犬猫の皮膚検査って何するの?

犬猫 皮膚検査
コラム

■ 愛犬・愛猫の皮膚が気になったら

皮膚病を診断するためには、見る(視診)、触る(触診)、症例のご家族からの聞き取り(問診)が特に重要とされます。見る、触る、聞き取りの過程で予想された皮膚病を確定診断するために、皮膚病の特殊検査を行います。この記事では、代表的な皮膚病の検査をあげてみます。

 

■ 動物の皮膚検査

① 菌を調べる検査

細菌や真菌(特にマラセチアというカビの1種)による皮膚病は犬や猫で一般的です。これらの菌を調べるためには、膿、フケ、かさぶたなどを採取して、特殊な染色を施し、顕微鏡で見る検査(細胞診)を行います。サンプルは直接ガラスの板を当てたり、テープでペタペタして採取することが一般的です。

顕微鏡検査 細胞診

 

真菌(皮膚糸状菌というカビの1種)が毛に感染しているかを調べるには紫外線ランプ検査が有用です。カビの感染した毛は紫外線があたると緑色に光ることがあります。光った毛はピンセットで採取して、顕微鏡でカビがいるかを確認します。

紫外線ランプ検査 ウッド灯検査

 

これらは、細胞診や紫外線検査は細菌や真菌がいるか、いないか?をその場でざっくりと確認する検査です。もっと詳しく菌の種類を同定する場合には、培養検査という少し時間のかかる検査が利用されます。しかし、感染している細菌や真菌にどの薬剤が効果的であるか調べる事が出来る為、効くか効かないか分からない薬を投薬してしまう可能性が減るというメリットがあります。

ここで紹介した検査はとても簡便であり、ワンちゃんや猫ちゃんへの負担もかからない為、最も実施される検査の1つとなります。

 

■ 寄生虫を調べる検査

ノミなど大型で皮膚の表面に感染する寄生虫を検出するためにはくし検査を用います。全身を目の細かいくしでくまなくコームし、寄生虫そのものや、寄生虫のフンを検出します。

寄生虫検査 コーム

 

ノミよりも小型で、皮膚や毛穴の中に感染する寄生虫にはヒゼンダニ(疥癬)やニキビダニが挙げられます。これらの寄生虫はくしで検出することは難しいため、皮膚の表面を掻き取ってダニを掘り出し、顕微鏡で見る検査が必要です(皮膚掻爬検査といいます)。皮膚掻爬検査は、皮膚に侵入した寄生虫を掘り出す必要がある為、掻き取る時に少ーし痛みが出る場合があります。(皮膚に少し血が滲む程度)

(写真)皮膚掻爬検査で検出されたダニの仲間

皮膚掻爬検査で検出されたダニ

 

■ 毛の異常を調べる検査

ピンセットや毛抜きを使って、毛を採取し、顕微鏡で見る簡便な検査です(抜毛検査といいます)。毛の検査を行うことで、キューティクルの状態や毛根の状態、毛の色の状態などを確認することができます。これらは主に脱毛症に用います。

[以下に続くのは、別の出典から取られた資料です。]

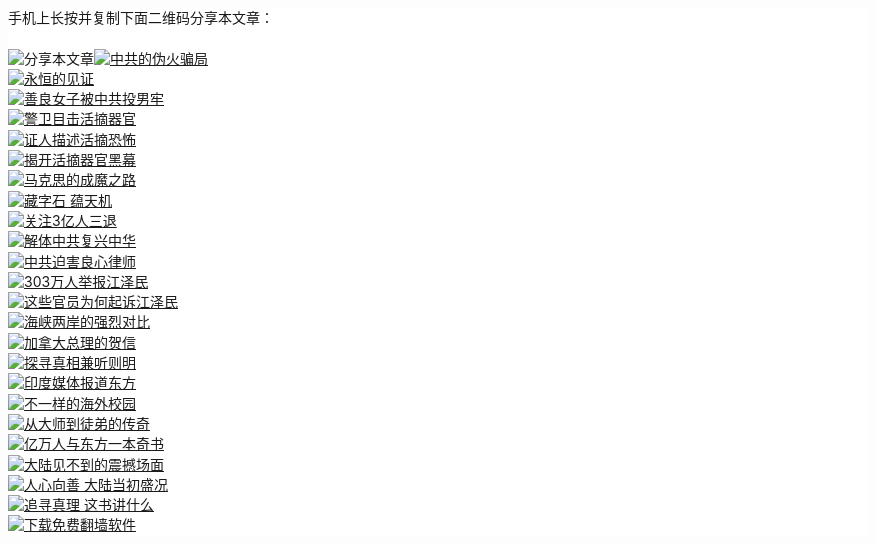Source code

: ####
手机上长按并复制下面二维码分享本文章：<br><br><img src="http://www.hehaibao.com/qr/index.php?m=1&e=L&p=10&t=&d=https://github.com/asdfgt5/djy/blob/master/gb/19/8/4/n11430543.md%231" title="分享本文章"></td><td VALIGN=TOP><a href="https://github.com/asdfgt5/djy/blob/master/gb/16/1/21/n4622075.md?dfh#1" target="_blank"><img src="https://raw.githubusercontent.com/asdfgt5/djy/master/gb/300/wei-f1.jpg" title="中共的伪火骗局"  alt="中共的伪火骗局"></a><br><a href="https://github.com/asdfgt5/yh/blob/master/README.md?dfh#1" target="_blank"><img src="https://raw.githubusercontent.com/asdfgt5/djy/master/gb/300/yong-h.jpg" title="永恒的见证"  alt="永恒的见证"></a><br><a href="https://github.com/asdfgt5/djy/blob/master/gb/13/9/29/n3974789.md?dfh#1" target="_blank"><img src="https://raw.githubusercontent.com/asdfgt5/djy/master/gb/300/shang-lnz.jpg" title="善良女子被中共投男牢"  alt="善良女子被中共投男牢"></a><br><a href="https://github.com/asdfgt5/djy/blob/master/gb/16/3/16/n4663449.md?dfh#1" target="_blank"><img src="https://raw.githubusercontent.com/asdfgt5/djy/master/gb/300/huo-z3.jpg" title="警卫目击活摘器官"  alt="警卫目击活摘器官"></a><br><a href="https://github.com/asdfgt5/djy/blob/master/gb/16/8/7/n8177641.md?dfh#1" target="_blank"><img src="https://raw.githubusercontent.com/asdfgt5/djy/master/gb/300/huo-z4.jpg" title="证人描述活摘恐怖"  alt="证人描述活摘恐怖"></a><br><a href="https://github.com/asdfgt5/djy/blob/master/gb/10/4/19/n2881569.md?dfh#1" target="_blank"><img src="https://raw.githubusercontent.com/asdfgt5/djy/master/gb/300/huo-z1.jpg" title="揭开活摘器官黑幕"  alt="揭开活摘器官黑幕"></a><br><a href="https://github.com/asdfgt5/djy/blob/master/gb/10/11/7/n3077476.md?dfh#1" target="_blank"><img src="https://raw.githubusercontent.com/asdfgt5/djy/master/gb/300/ma-ks.jpg" title="马克思的成魔之路"  alt="马克思的成魔之路"></a><br><a href="https://github.com/asdfgt5/djy/blob/master/gb/14/6/9/n4173977.md?dfh#1" target="_blank"><img src="https://raw.githubusercontent.com/asdfgt5/djy/master/gb/300/chang-zs.jpg" title="藏字石 蕴天机"  alt="藏字石 蕴天机"></a><br><a href="https://github.com/asdfgt5/djy/blob/master/gb/18/5/10/n10381511.md?dfh#1" target="_blank"><img src="https://raw.githubusercontent.com/asdfgt5/djy/master/gb/300/st1.jpg" title="关注3亿人三退"  alt="关注3亿人三退"></a><br><a href="https://github.com/asdfgt5/djy/blob/master/gb/18/3/21/n10237682.md?dfh#1" target="_blank"><img src="https://raw.githubusercontent.com/asdfgt5/djy/master/gb/300/jie-t.jpg" title="解体中共复兴中华"  alt="解体中共复兴中华"></a><br><a href="https://github.com/asdfgt5/djy/blob/master/gb/9/2/9/n2422991.md?dfh#1" target="_blank"><img src="https://raw.githubusercontent.com/asdfgt5/djy/master/gb/300/gao-zs.jpg" title="中共迫害良心律师"  alt="中共迫害良心律师"></a><br><a href="https://github.com/asdfgt5/djy/blob/master/gb/18/12/9/n10900044.md?dfh#1" target="_blank"><img src="https://raw.githubusercontent.com/asdfgt5/djy/master/gb/300/sj1.jpg" title="303万人举报江泽民"  alt="303万人举报江泽民"></a><br><a href="https://github.com/asdfgt5/djy/blob/master/gb/18/8/28/n10672014.md?dfh#1" target="_blank"><img src="https://raw.githubusercontent.com/asdfgt5/djy/master/gb/300/sj2.jpg" title="这些官员为何起诉江泽民"  alt="这些官员为何起诉江泽民"></a><br><a href="https://github.com/asdfgt5/djy/blob/master/gb/8/12/18/n2367165.md?dfh#1" target="_blank"><img src="https://raw.githubusercontent.com/asdfgt5/djy/master/gb/300/liangan.jpg" title="海峡两岸的强烈对比"  alt="海峡两岸的强烈对比"></a><br><a href="https://github.com/asdfgt5/djy/blob/master/gb/15/5/5/n4427238.md?dfh#1" target="_blank"><img src="https://raw.githubusercontent.com/asdfgt5/djy/master/gb/300/jia-ndzl.jpg" title="加拿大总理的贺信"  alt="加拿大总理的贺信"></a><br><a href="https://github.com/asdfgt5/djy/blob/master/gb/11/6/17/n3289382.md?dfh#1" target="_blank">
<img src="https://raw.githubusercontent.com/asdfgt5/djy/master/gb/300/xiao-wd.jpg" title="探寻真相兼听则明"  alt="探寻真相兼听则明"></a><br><a href="https://github.com/asdfgt5/djy/blob/master/gb/18/10/27/n10812623.md?dfh#1" target="_blank"><img src="https://raw.githubusercontent.com/asdfgt5/djy/master/gb/300/yindu.jpg" title="印度媒体报道东方"  alt="印度媒体报道东方"></a><br><a href="https://github.com/asdfgt5/djy/blob/master/gb/18/6/9/n10469652.md?dfh#1" target="_blank"><img src="https://raw.githubusercontent.com/asdfgt5/djy/master/gb/300/xie-j.jpg" title="不一样的海外校园"  alt="不一样的海外校园"></a><br><a href="https://github.com/asdfgt5/djy/blob/master/gb/7/4/5/n1669415.md?dfh#1" target="_blank"><img src="https://raw.githubusercontent.com/asdfgt5/djy/master/gb/300/li-up.jpg" title="从大师到徒弟的传奇"  alt="从大师到徒弟的传奇"></a><br><a href="https://github.com/asdfgt5/djy/blob/master/gb/17/5/26/n9191512.md?dfh#1" target="_blank"><img src="https://raw.githubusercontent.com/asdfgt5/djy/master/gb/300/zfl2.jpg" title="亿万人与东方一本奇书"  alt="亿万人与东方一本奇书"></a><br><a href="https://github.com/asdfgt5/djy/blob/master/gb/13/11/27/n4020290.md?dfh#1" target="_blank"><img src="https://raw.githubusercontent.com/asdfgt5/djy/master/gb/300/zhen-h.jpg" title="大陆见不到的震撼场面"  alt="大陆见不到的震撼场面"></a><br><a href="https://github.com/asdfgt5/djy/blob/master/gb/15/7/17/n4482910.md?dfh#1" target="_blank"><img src="https://raw.githubusercontent.com/asdfgt5/djy/master/gb/300/dalu-sk.jpg" title="人心向善 大陆当初盛况"  alt="人心向善 大陆当初盛况"></a><br><a href="https://github.com/asdfgt5/djy/blob/master/gb/9/10/15/n2689419.md?dfh#1" target="_blank"><img src="https://raw.githubusercontent.com/asdfgt5/djy/master/gb/300/zfl1.jpg" title="追寻真理 这书讲什么"  alt="追寻真理 这书讲什么"></a><br><a href="https://github.com/asdfgt5/fq/blob/master/README.md?dfh#1" target="_blank"><img src="https://raw.githubusercontent.com/asdfgt5/djy/master/gb/300/fq1.jpg" title="下载免费翻墙软件"  alt="下载免费翻墙软件"></a><br></td></tr></table>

(写真左)成長期毛と休止期毛の割合を確認するための検査
(写真右)毛に存在するメラニンの異常を確認するための検査

検査 成長期毛と休止期毛の割合を確認 毛に存在するメラニンの異常を確認

 

■ アレルギーの原因を予測する検査

アトピー性皮膚炎や食物アレルギーが疑われる際に用いられます。血液を採取する検査で、血液中に存在するアレルギーに関わる成分や細胞の活動を調べます。この検査だけでアトピー性皮膚炎や食物アレルギーの確定診断はできませんが、どのような物質(たとえばホコリや花粉、肉や穀類など)にアレルギー反応を起こすリスクがあるかを推測することができます。

動物病院での血液検査で、犬のアトピー性皮膚炎を調べられる?

 

■ その他の検査

皮膚は体の中を表す鏡といわれ、他の臓器が病気の時に皮膚に症状が出る場合があります。したがって、皮膚が悪い時に血液、尿、糞便の検査、レントゲンやエコー検査をして他の臓器を調べることがあります。

上記の簡単な検査では診断が難しい特殊な病気(たとえば皮膚のガンや免疫疾患)では、皮膚を一部切り取って(皮膚生検といいます)、細かい細胞のレベルまで確認する皮膚病理検査を行う場合もあります。

 

■ まとめ

このように皮膚病を診断するためにはたくさんの検査がありますが、冒頭で述べたように診断の第一歩は見る、触る、聞き取りです。皮膚病で病院を受診する前に、皮膚の状態を定期的に写真撮影しておくことや、生活環境や食事の内容、自宅やサロンで行っているスキンケアの内容、ワクチンや寄生虫の予防歴などを調べておくとスムーズな診察ができるので、ぜひ意識してみてください。